→ **TASK MATERIAL**:
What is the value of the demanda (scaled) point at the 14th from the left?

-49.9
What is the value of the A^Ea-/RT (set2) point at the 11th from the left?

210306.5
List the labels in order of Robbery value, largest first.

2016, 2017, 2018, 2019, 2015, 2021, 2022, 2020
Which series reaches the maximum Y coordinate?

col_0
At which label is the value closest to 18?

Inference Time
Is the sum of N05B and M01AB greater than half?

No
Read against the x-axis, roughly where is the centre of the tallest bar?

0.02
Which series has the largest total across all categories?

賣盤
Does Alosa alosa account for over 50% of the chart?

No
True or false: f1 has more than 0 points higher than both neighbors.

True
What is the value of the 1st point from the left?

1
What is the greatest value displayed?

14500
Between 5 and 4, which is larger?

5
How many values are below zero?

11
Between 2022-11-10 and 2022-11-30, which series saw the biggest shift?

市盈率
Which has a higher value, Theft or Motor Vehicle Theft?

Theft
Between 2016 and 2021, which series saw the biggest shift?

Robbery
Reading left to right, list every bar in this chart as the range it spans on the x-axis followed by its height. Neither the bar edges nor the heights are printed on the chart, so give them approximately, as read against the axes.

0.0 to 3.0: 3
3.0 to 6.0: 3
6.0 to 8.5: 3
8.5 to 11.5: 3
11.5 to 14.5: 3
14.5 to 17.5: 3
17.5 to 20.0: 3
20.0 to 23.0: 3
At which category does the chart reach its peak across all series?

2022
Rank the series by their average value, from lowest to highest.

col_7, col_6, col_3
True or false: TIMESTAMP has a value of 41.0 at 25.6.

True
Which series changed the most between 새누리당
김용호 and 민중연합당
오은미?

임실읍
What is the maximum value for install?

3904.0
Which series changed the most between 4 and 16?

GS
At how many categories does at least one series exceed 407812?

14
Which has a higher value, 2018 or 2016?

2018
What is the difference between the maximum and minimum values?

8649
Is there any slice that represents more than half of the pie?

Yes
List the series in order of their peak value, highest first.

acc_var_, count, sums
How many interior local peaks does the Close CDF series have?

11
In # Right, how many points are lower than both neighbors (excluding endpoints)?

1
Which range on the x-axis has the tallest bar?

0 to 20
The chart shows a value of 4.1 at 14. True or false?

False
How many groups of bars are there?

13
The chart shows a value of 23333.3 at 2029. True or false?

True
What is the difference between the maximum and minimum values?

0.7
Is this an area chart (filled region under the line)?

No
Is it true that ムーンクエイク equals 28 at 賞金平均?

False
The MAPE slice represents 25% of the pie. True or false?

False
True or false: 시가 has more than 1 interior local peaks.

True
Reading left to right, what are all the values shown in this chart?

→ **WORK REQUEST**: Put every line of the records above into a numbered list, leaving out the blank lines.

→ **EXERCISE OUTPUT**:
1. What is the value of the demanda (scaled) point at the 14th from the left?
2. -49.9
3. What is the value of the A^Ea-/RT (set2) point at the 11th from the left?
4. 210306.5
5. List the labels in order of Robbery value, largest first.
6. 2016, 2017, 2018, 2019, 2015, 2021, 2022, 2020
7. Which series reaches the maximum Y coordinate?
8. col_0
9. At which label is the value closest to 18?
10. Inference Time
11. Is the sum of N05B and M01AB greater than half?
12. No
13. Read against the x-axis, roughly where is the centre of the tallest bar?
14. 0.02
15. Which series has the largest total across all categories?
16. 賣盤
17. Does Alosa alosa account for over 50% of the chart?
18. No
19. True or false: f1 has more than 0 points higher than both neighbors.
20. True
21. What is the value of the 1st point from the left?
22. 1
23. What is the greatest value displayed?
24. 14500
25. Between 5 and 4, which is larger?
26. 5
27. How many values are below zero?
28. 11
29. Between 2022-11-10 and 2022-11-30, which series saw the biggest shift?
30. 市盈率
31. Which has a higher value, Theft or Motor Vehicle Theft?
32. Theft
33. Between 2016 and 2021, which series saw the biggest shift?
34. Robbery
35. Reading left to right, list every bar in this chart as the range it spans on the x-axis followed by its height. Neither the bar edges nor the heights are printed on the chart, so give them approximately, as read against the axes.
36. 0.0 to 3.0: 3
37. 3.0 to 6.0: 3
38. 6.0 to 8.5: 3
39. 8.5 to 11.5: 3
40. 11.5 to 14.5: 3
41. 14.5 to 17.5: 3
42. 17.5 to 20.0: 3
43. 20.0 to 23.0: 3
44. At which category does the chart reach its peak across all series?
45. 2022
46. Rank the series by their average value, from lowest to highest.
47. col_7, col_6, col_3
48. True or false: TIMESTAMP has a value of 41.0 at 25.6.
49. True
50. Which series changed the most between 새누리당
51. 김용호 and 민중연합당
52. 오은미?
53. 임실읍
54. What is the maximum value for install?
55. 3904.0
56. Which series changed the most between 4 and 16?
57. GS
58. At how many categories does at least one series exceed 407812?
59. 14
60. Which has a higher value, 2018 or 2016?
61. 2018
62. What is the difference between the maximum and minimum values?
63. 8649
64. Is there any slice that represents more than half of the pie?
65. Yes
66. List the series in order of their peak value, highest first.
67. acc_var_, count, sums
68. How many interior local peaks does the Close CDF series have?
69. 11
70. In # Right, how many points are lower than both neighbors (excluding endpoints)?
71. 1
72. Which range on the x-axis has the tallest bar?
73. 0 to 20
74. The chart shows a value of 4.1 at 14. True or false?
75. False
76. How many groups of bars are there?
77. 13
78. The chart shows a value of 23333.3 at 2029. True or false?
79. True
80. What is the difference between the maximum and minimum values?
81. 0.7
82. Is this an area chart (filled region under the line)?
83. No
84. Is it true that ムーンクエイク equals 28 at 賞金平均?
85. False
86. The MAPE slice represents 25% of the pie. True or false?
87. False
88. True or false: 시가 has more than 1 interior local peaks.
89. True
90. Reading left to right, what are all the values shown in this chart?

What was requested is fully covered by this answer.